[Tasks to perform]
#1 Answer these questions using the passage on family life during the pandemic:
(a) What percentage of U.S. children under age 18 do not live with both biological parents?
(b) What position does Alicia VanOrman hold?
(c) According to Mark Mather, which parents are most at risk of losing their jobs?
#2 Using the passage on family life during the pandemic, explain in one to three sentences why parents and children living in separate households puts more children at risk of growing up poor.

[Source passage]
============
The coronavirus pandemic—coupled with ongoing demographic trends—is making family life even more complicated for Americans. Millions of families are at increased risk of falling into poverty due to pandemic-related job losses, and social distancing protocols are separating some children from their parents who live in a different household.

American parents and children are more likely than ever before to live in separate households: More than one in three U.S. children under age 18 (36%) does not live with both biological parents, according to research supported by the Eunice Kennedy Shriver National Institute of Child Health and Human Development (NICHD).1

During coronavirus stay-at-home orders, some noncustodial parents have found seeing their children complicated, risky, or even impossible. Not living under the same roof also makes it harder for parents to invest time and money in their offspring, putting more children at risk of growing up poor, says Alicia VanOrman, senior research associate at Population Reference Bureau (PRB).

Economically disadvantaged Americans are more likely to have complex family ties spanning multiple households; they are also bearing the brunt of the coronavirus health effects and economic hardships, she says.

“Working-poor parents are most at risk of losing their jobs, are more vulnerable to contracting the disease at work or on their commutes, are less likely to have health insurance, and often have limited savings to cushion the economic toll,” says Mark Mather, PRB associate vice president of U.S. Programs.
============
Dataset entries

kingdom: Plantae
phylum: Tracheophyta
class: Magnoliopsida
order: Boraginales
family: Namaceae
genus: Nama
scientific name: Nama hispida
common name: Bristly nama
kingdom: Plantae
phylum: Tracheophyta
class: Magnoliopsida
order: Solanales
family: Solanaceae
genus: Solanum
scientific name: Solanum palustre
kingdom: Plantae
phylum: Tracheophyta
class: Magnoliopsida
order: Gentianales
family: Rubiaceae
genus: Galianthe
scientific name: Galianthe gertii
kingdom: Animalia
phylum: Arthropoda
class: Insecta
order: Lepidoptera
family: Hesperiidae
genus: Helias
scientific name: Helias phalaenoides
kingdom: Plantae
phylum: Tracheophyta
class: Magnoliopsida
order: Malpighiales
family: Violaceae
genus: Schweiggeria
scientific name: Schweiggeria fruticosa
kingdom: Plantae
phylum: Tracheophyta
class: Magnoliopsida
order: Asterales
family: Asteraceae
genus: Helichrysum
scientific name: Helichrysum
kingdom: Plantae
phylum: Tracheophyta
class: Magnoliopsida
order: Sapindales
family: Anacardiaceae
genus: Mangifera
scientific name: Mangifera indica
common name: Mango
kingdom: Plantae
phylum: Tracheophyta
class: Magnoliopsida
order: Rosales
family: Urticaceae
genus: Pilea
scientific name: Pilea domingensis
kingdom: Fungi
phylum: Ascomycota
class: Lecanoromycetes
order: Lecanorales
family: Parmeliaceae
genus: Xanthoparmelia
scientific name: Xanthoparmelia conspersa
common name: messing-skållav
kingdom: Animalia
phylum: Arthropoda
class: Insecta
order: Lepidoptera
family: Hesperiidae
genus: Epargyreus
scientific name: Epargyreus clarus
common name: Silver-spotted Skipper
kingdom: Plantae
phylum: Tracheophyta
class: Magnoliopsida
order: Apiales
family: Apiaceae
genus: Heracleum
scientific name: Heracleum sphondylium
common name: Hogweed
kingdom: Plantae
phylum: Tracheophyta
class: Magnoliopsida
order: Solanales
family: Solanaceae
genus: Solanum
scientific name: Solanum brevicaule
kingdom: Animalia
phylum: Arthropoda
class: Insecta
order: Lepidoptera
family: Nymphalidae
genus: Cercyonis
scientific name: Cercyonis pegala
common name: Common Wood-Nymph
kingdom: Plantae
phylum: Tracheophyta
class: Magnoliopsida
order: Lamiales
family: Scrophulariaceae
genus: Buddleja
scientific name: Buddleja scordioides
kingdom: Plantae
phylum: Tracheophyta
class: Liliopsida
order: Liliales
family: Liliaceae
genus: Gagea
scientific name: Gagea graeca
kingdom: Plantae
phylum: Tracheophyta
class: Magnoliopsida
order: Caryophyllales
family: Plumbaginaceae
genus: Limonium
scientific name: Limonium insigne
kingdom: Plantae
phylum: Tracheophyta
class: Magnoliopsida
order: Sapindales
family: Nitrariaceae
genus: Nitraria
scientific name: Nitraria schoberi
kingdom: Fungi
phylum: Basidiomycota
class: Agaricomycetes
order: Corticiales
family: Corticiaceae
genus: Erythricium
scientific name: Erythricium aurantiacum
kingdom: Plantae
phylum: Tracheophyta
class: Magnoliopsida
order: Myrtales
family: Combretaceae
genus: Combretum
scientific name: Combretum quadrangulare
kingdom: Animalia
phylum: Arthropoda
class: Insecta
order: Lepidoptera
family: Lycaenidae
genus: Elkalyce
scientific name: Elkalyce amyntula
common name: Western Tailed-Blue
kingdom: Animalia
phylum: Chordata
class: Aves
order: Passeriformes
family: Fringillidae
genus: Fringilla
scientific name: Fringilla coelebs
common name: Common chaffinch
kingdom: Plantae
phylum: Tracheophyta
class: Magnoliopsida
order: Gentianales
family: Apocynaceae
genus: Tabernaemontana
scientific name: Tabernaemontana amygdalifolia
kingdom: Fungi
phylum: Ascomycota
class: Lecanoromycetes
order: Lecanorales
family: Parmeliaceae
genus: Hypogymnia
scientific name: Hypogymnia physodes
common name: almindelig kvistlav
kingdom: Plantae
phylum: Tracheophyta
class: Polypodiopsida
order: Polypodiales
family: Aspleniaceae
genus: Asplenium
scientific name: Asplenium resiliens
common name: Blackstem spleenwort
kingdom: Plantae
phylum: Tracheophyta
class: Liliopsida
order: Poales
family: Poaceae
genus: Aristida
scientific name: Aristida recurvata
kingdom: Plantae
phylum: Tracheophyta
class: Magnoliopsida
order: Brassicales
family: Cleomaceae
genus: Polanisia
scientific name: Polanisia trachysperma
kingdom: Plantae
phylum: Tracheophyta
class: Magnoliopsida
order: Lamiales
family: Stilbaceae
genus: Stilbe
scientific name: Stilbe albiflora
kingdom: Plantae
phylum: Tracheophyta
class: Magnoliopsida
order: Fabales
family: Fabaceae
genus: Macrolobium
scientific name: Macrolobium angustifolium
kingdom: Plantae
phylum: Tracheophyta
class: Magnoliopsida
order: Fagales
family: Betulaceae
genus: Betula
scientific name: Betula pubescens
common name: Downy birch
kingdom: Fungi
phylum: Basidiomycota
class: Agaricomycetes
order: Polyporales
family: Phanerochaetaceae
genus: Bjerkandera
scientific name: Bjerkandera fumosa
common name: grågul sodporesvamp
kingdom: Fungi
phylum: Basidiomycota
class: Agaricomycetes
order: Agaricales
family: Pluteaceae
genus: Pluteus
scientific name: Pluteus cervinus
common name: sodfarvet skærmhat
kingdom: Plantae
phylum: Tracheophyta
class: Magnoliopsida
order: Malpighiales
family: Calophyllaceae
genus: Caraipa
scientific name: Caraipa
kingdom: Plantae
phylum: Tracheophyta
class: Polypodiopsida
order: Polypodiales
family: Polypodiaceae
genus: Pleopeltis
============
[Problem solutions]
#1
(a) 36%, or more than one in three.
(b) Senior research associate at Population Reference Bureau (PRB).
(c) Working-poor parents.

#2 Not living under the same roof makes it harder for parents to invest time and money in their children. This puts more children at risk of growing up poor.